Nihilizmin Batı’da 19. yüzyılın ortalarından itibaren sık sık anlam bunalımına ve ortalığı kasıp kavuran değer çöküşüne gelip dayanmasının iki yararı olmuştur. Bu olay, bir yandan, Avrupa kültürünün son zamanlardaki bir hastalığıyla uyuştuğumuz bir fenomeni belirgin olarak sınırlama olanağı sağlar. Öte yandan da, kesin bir nedenbilime (étiologie) yani bu kötülüğün nedenlerinin açıkça belirlenmesine izin verir gibidir. Böylece birçok Hıristiyan yazar, 18. yüzyıldaki nihilizmin kökenini geleneksel inancın felsefi eleştirisiyle sınırlayabileceğini düşünür. Onlar bu tanıya güvenirler, reçeteleri de ortadadır: Tanrının ölümü Avrupa nihilizminin nedeni olduğuna göre, bu nihilizm ancak ölü Tanrıyı ve bugün geçersiz duruma düşen Hıristiyan değerlerini canlandırarak aşılacaktır. Bu kestirip atan sonuçlar karşısında, kültürümüzün düş kırıklığı yaratacak nesi olduğu konusunda Nietzsche’nin getirdiği tanı şudur: Nihilizmin kendi belirsiz ve flu nedenleri, onun belirtilerinin görünüşte olağanüstü bir doğruluğu ile yaratılan sağaltım umutlarını boşa çıkarır. Gerçekten de onun nedenini kesin bir şekilde belirleyemezken, köken sorununu sonuca bağlamak için, sırasıyla ve sürekli olarak Sokratesçilik ve Platonculuk, Yahudilik ve Hıristiyanlık, kötü vicdan ve Tanrının ölümü hep belleğimizdeyen, nihilizmin önlendiği nasıl ileri sürülebilir? Bu belirsizlik Nietzsche’nin gerçek kimliğini ortaya çıkarır gibidir: Bu sözde “uygarlık hekimi”nin, nihilizmin çıkış tarihini bilmeyen, yine de izini sürebildiği bu sıkıntıyı sonunda incelemekten vazgeçmek zorunda kalan bir hekim müsveddesi olduğu ortaya çıkar.
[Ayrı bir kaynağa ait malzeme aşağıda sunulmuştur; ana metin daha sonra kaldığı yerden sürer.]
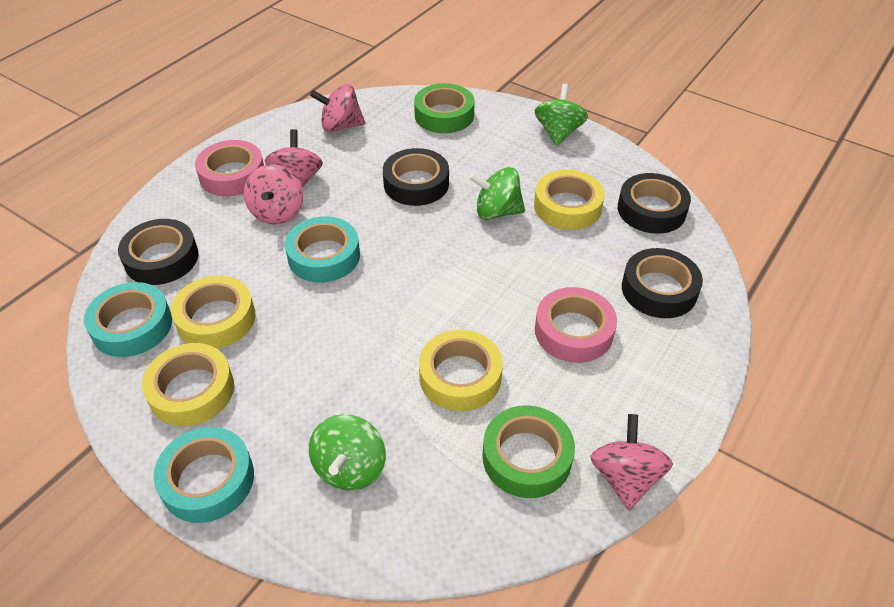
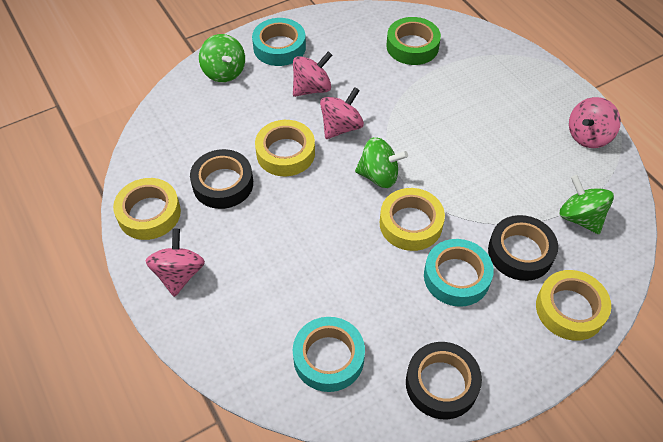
black tape: [118,219,199,285] [383,148,449,206] [618,173,691,234] [622,248,703,318] = 4 -> [190,149,253,209] [406,342,482,419] [488,215,558,281] = 3
green tape: [414,83,475,133] [482,405,575,498] = 2 -> [386,17,441,65] = 1
pink tape: [195,140,264,196] [535,287,617,363] = 2 -> none = 0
Burada bir çelişki var elbette, ancak Nietzsche’nin tanısının sınırları, onun zayıflığını kanıtlaması şöyle dursun, gücünün işaretini ve ciddiyetinin kesin göstergesini oluşturmazlar mıydı onun? Nietzschece yorumun sınırlarının ve gücünün tam birleşmesi üzerine bir varsayım şunun üzerinde durmaya değer: Nietzsche nihilizmi ortadan kaldırmanın mümkün olduğuna inandıysa, onun yoğunluğunu ve derinliğini o gün herhangi birinden daha iyi ölçtüğü içindir belki de. Her ne olursa olsun, Nietzsche’nin, nihilizmin gerçek nedenleriyle geciken ve en şiddetli belirtilerini birbirine karıştırmaktan sakınacak olan tek 19. yüzyıl düşünürü olduğundan emin olabiliriz yine de.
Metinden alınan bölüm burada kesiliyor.